Был и другой путь, как раз намеченный в «В этой роще березовой»: преодоление внешнего мира не через отчуждение, но через переосмысляющий диалог с ним. В последний раз это получилось в «Лебеде в зоопарке» (1948): превращение кроваво-сусальной сталинской Москвы в загадочную «мировую столицу», населенную дивными зверями во главе с божественным «животным, полным грез» – такой вот советский таможенник Руссо.
Но после этого шедевра начались неизбежные катастрофы, ибо лубок больше не позволил себя переосмыслять. Голос автора оказался слабее голоса материала – потому что если первый путь вел к болезненному отчуждению от окружающего, то этот, второй, был чреват новым открытым конфликтом. А уж этого битый жизнью Заболоцкий не хотел точно. Реакция Твардовского на того же «Лебедя» была показательна («Не молоденький, а все шутите»). Заболоцкий, видимо, внутренне испугавшись, стал в дальнейшем сводить «сдвиг» к косметике, и в результате вместо «вывернутого наизнанку Щипачева/Смелякова/Лебедева-Кумача» раз за разом получался всего лишь доведенный до некоторого формального блеска Щипачев-Смеляков. И именно это полюбил широкий читатель. И если бы только он! Все, вплоть до Вениамина Каверина, Павла Антокольского, Константина Паустовского, «самого» Корнея Чуковского и прочих немного мутировавших старых интеллигентов (почти немедленно после смерти Сталина ставших антисталинистами), совершенно искренне, без всякой игры и задней мысли, восхищались именно «Некрасивой девочкой» и «Журавлями» – хотя все остальное им тоже нравилось.
Так что если изначально в замысле той же «Девочки» (представляющей собой вольный или невольный ремейк стихотворения Надсона, которое цитирует мачеха-Раневская в (шварцевской) «Золушке»: «Красота – это страшная сила») и был (как убедительно доказывает И. Лощилов) элемент пародийности, поэт предпочел в конечном итоге скрыть его даже от себя самого. И уж конечно, при таких обстоятельствах ему не удалось, не могло удасться доведение этой пародийности до новой, иной серьезности[19]. Поэтому наряду с «хорошим» поздним Заболоцким существует «плохой» – тот, что и был в основном представлен в антологии «Русские поэты». Но, как ни парадоксально, именно этот, на наш (то есть прежде всего на мой личный) взгляд «плохой» и насквозь советский поэт, и при том любимец тысяч читателей – он появился в известной мере в результате последней попытки «переиграть» внешний мир, попытки робкой, неудачной, но, по истокам своим, как ни парадоксально, обэриутской.
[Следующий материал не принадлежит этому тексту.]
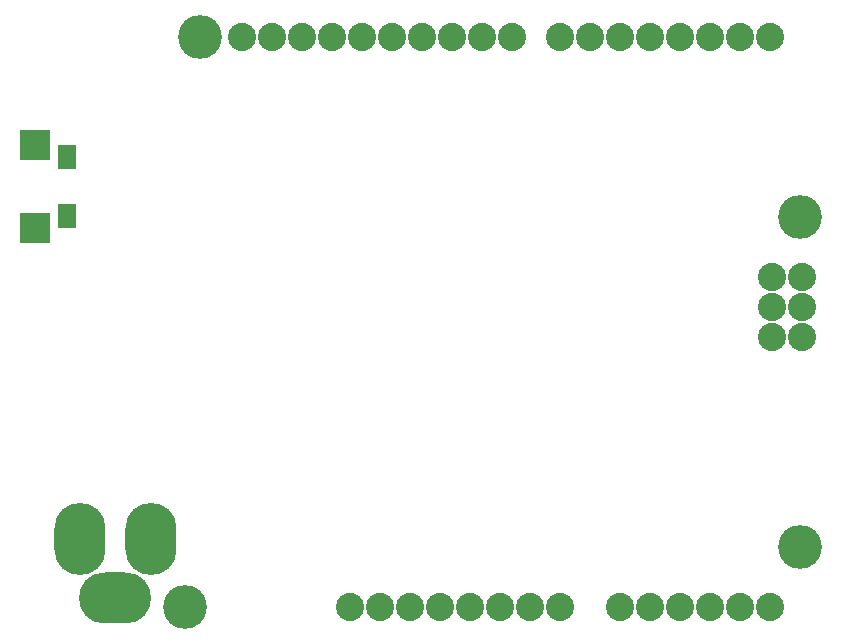
<source format=gbs>
G04 (created by PCBNEW-RS274X (2012-01-19 BZR 3256)-stable) date 2013/3/11 15:33:10*
G01*
G70*
G90*
%MOIN*%
G04 Gerber Fmt 3.4, Leading zero omitted, Abs format*
%FSLAX34Y34*%
G04 APERTURE LIST*
%ADD10C,0.000100*%
%ADD11C,0.094000*%
%ADD12O,0.240000X0.170000*%
%ADD13O,0.170000X0.240000*%
%ADD14C,0.146000*%
%ADD15R,0.101000X0.101000*%
%ADD16R,0.060000X0.080000*%
G04 APERTURE END LIST*
G54D10*
G54D11*
X53300Y-40500D03*
X54300Y-40500D03*
X53300Y-41500D03*
X54300Y-41500D03*
X53300Y-42500D03*
X54300Y-42500D03*
G54D12*
X31420Y-51200D03*
G54D13*
X32600Y-49230D03*
X30240Y-49230D03*
G54D14*
X34250Y-32500D03*
X54250Y-38500D03*
X33750Y-51500D03*
X54250Y-49500D03*
G54D11*
X37650Y-32500D03*
X38650Y-32500D03*
X43650Y-32500D03*
X42650Y-32500D03*
X41650Y-32500D03*
X40650Y-32500D03*
X39650Y-32500D03*
X36650Y-32500D03*
X35650Y-32500D03*
X44650Y-32500D03*
X52250Y-32500D03*
X51250Y-32500D03*
X50250Y-32500D03*
X49250Y-32500D03*
X48250Y-32500D03*
X47250Y-32500D03*
X46250Y-32500D03*
X53250Y-32500D03*
X48250Y-51500D03*
X49250Y-51500D03*
X50250Y-51500D03*
X51250Y-51500D03*
X52250Y-51500D03*
X53250Y-51500D03*
X40250Y-51500D03*
X41250Y-51500D03*
X42250Y-51500D03*
X43250Y-51500D03*
X44250Y-51500D03*
X45250Y-51500D03*
X46250Y-51500D03*
X39250Y-51500D03*
G54D15*
X28750Y-36120D03*
X28750Y-38880D03*
G54D16*
X29810Y-36520D03*
X29810Y-38480D03*
M02*

</source>
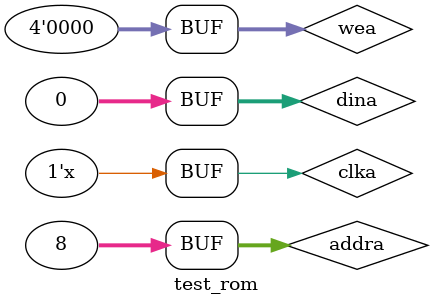
<source format=v>
`timescale 1ns / 1ps


module test_rom;

	// Inputs
	reg clka;
	reg [3:0] wea;
	reg [31:0] addra;
	reg [31:0] dina;

	// Outputs
	wire [31:0] douta;

	// Instantiate the Unit Under Test (UUT)
	rom uut (
		.clka(clka), 
		.wea(wea), 
		.addra(addra), 
		.dina(dina), 
		.douta(douta)
	);

	initial begin
		// Initialize Inputs
		clka = 1;
		wea = 0;
		addra = 0;
		dina = 0;

		// Wait 100 ns for global reset to finish
		#100;
        
		// Add stimulus here
		addra = 4;
		
		#10;
		
		addra = 8;
		#10;

	end
	
	always begin
		clka = #5 ~clka;
	end
      
endmodule


</source>
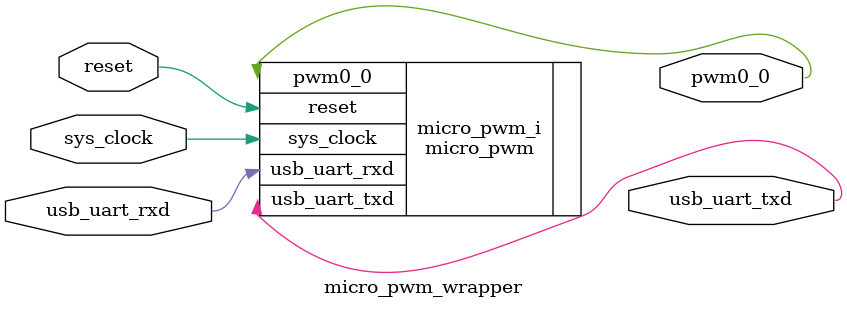
<source format=v>
`timescale 1 ps / 1 ps

module micro_pwm_wrapper
   (pwm0_0,
    reset,
    sys_clock,
    usb_uart_rxd,
    usb_uart_txd);
  output pwm0_0;
  input reset;
  input sys_clock;
  input usb_uart_rxd;
  output usb_uart_txd;

  wire pwm0_0;
  wire reset;
  wire sys_clock;
  wire usb_uart_rxd;
  wire usb_uart_txd;

  micro_pwm micro_pwm_i
       (.pwm0_0(pwm0_0),
        .reset(reset),
        .sys_clock(sys_clock),
        .usb_uart_rxd(usb_uart_rxd),
        .usb_uart_txd(usb_uart_txd));
endmodule

</source>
Не будь этой попытки и порожденных ей «плохих»[20] стихов и, с другой стороны, не будь нескольких случайных шедевров, можно было бы сказать, что великий Заболоцкий, устав, просто редуцировал себя до скромного, но благородного уровня Давида Самойлова или Марии Петровых.
Но ту березовую рощу и птицу иволгу он взял с собой в рай, в котором он, по моей вере, находится.
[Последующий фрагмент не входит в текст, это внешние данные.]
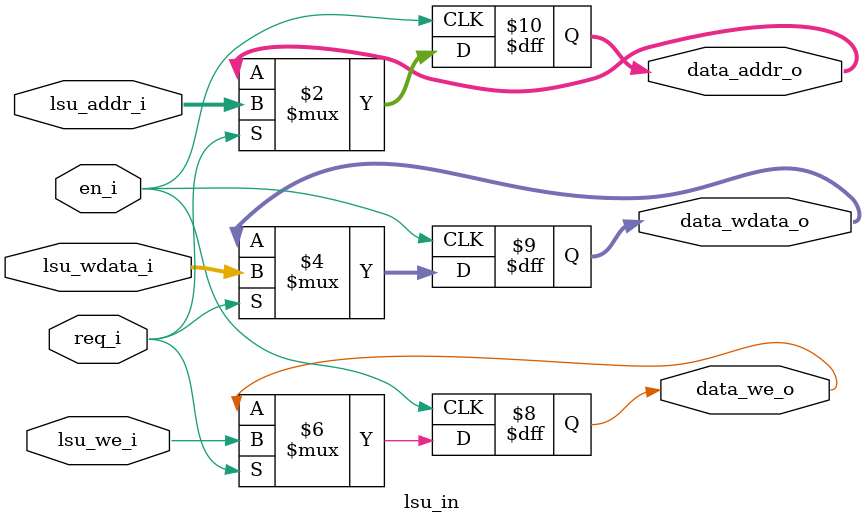
<source format=sv>


module lsu_in(
	//control signal
	input  logic        req_i,
	input  logic 		en_i,

	//interface LSU / Previous
	input  logic		lsu_we_i,
	input  logic [31:0] lsu_wdata_i,
	input  logic [31:0]	lsu_addr_i,

	//interface LSU / MEM
	output logic		data_we_o,
	output logic [31:0]	data_wdata_o,
	output logic [31:0]	data_addr_o
);

always_ff @(posedge(en_i)) begin
	if(req_i) begin
		data_we_o 	 <= lsu_we_i;
		data_wdata_o <= lsu_wdata_i;
		data_addr_o  <= lsu_addr_i;
	end
end

endmodule

</source>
Фехтование невидимой шпагой[21]
«Открытие» писателя Андрея Николева началось с его поэзии – и это совершенно закономерно. При всей количественной малости наследия (около полусотни коротких стихотворений и поэма «Беспредметная юность») и его подчеркнутой «камерности», социокультурной непритязательности, переоценить его трудно. Николев почти в одиночку воплотил уникальный способ существования «бывшего человека» в среднесоветскую эпоху.
Иные – как Всеволод Рождественский или Павел Антокольский – полностью отказывались от сущностной части своего поэтического «я», что давало возможность успешно продавать единственному покупателю технические навыки и эмпирические знания. Иные, самые талантливые и смелые, вступали с новой языковой и культурной реальностью в сложный и конфликтный диалог – это был прежде всего путь Мандельштама, но также путь Вагинова – самого близкого к Николеву поэта. Третьи, как Шенгели, ни в чем не менялись, и все же рассчитывали на достойный статус в новой словесности, наивно полагая, что достаточно политической и идеологической лояльности.